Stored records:
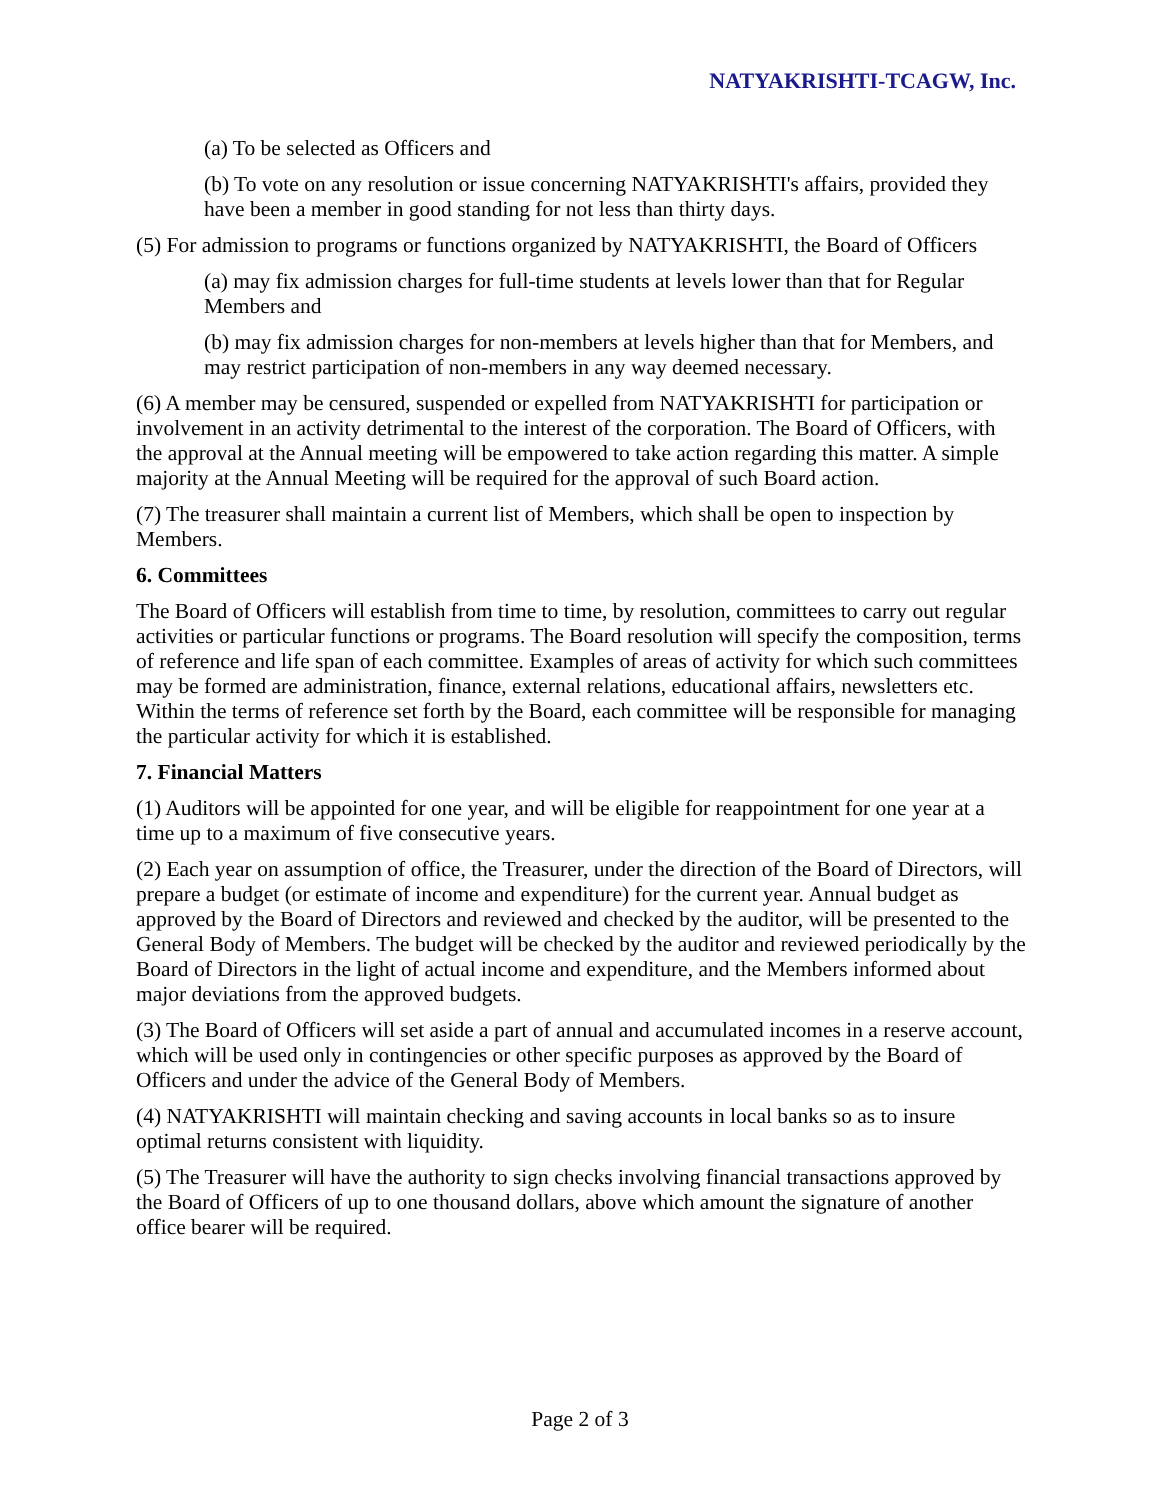NATYAKRISHTI-TCAGW, Inc.
(a) To be selected as Officers and
(b) To vote on any resolution or issue concerning NATYAKRISHTI's affairs, provided they have been a member in good standing for not less than thirty days.
(5) For admission to programs or functions organized by NATYAKRISHTI, the Board of Officers
(a) may fix admission charges for full-time students at levels lower than that for Regular Members and
(b) may fix admission charges for non-members at levels higher than that for Members, and may restrict participation of non-members in any way deemed necessary.
(6) A member may be censured, suspended or expelled from NATYAKRISHTI for participation or involvement in an activity detrimental to the interest of the corporation. The Board of Officers, with the approval at the Annual meeting will be empowered to take action regarding this matter. A simple majority at the Annual Meeting will be required for the approval of such Board action.
(7) The treasurer shall maintain a current list of Members, which shall be open to inspection by Members.
6. Committees
The Board of Officers will establish from time to time, by resolution, committees to carry out regular activities or particular functions or programs. The Board resolution will specify the composition, terms of reference and life span of each committee. Examples of areas of activity for which such committees may be formed are administration, finance, external relations, educational affairs, newsletters etc. Within the terms of reference set forth by the Board, each committee will be responsible for managing the particular activity for which it is established.
7. Financial Matters
(1) Auditors will be appointed for one year, and will be eligible for reappointment for one year at a time up to a maximum of five consecutive years.
(2) Each year on assumption of office, the Treasurer, under the direction of the Board of Directors, will prepare a budget (or estimate of income and expenditure) for the current year. Annual budget as approved by the Board of Directors and reviewed and checked by the auditor, will be presented to the General Body of Members. The budget will be checked by the auditor and reviewed periodically by the Board of Directors in the light of actual income and expenditure, and the Members informed about major deviations from the approved budgets.
(3) The Board of Officers will set aside a part of annual and accumulated incomes in a reserve account, which will be used only in contingencies or other specific purposes as approved by the Board of Officers and under the advice of the General Body of Members.
(4) NATYAKRISHTI will maintain checking and saving accounts in local banks so as to insure optimal returns consistent with liquidity.
(5) The Treasurer will have the authority to sign checks involving financial transactions approved by the Board of Officers of up to one thousand dollars, above which amount the signature of another office bearer will be required.
Page 2 of 3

== WHAT IS EXPECTED ==
As listed above, the lines from the line with "(a) To be selected as Officers and" to the line with "(a) may fix" are to be echoed exactly, with both ends included and nothing added.

== ANSWER TO THE PROBLEM ==
(a) To be selected as Officers and
(b) To vote on any resolution or issue concerning NATYAKRISHTI's affairs, provided they have been a member in good standing for not less than thirty days.
(5) For admission to programs or functions organized by NATYAKRISHTI, the Board of Officers
(a) may fix admission charges for full-time students at levels lower than that for Regular Members and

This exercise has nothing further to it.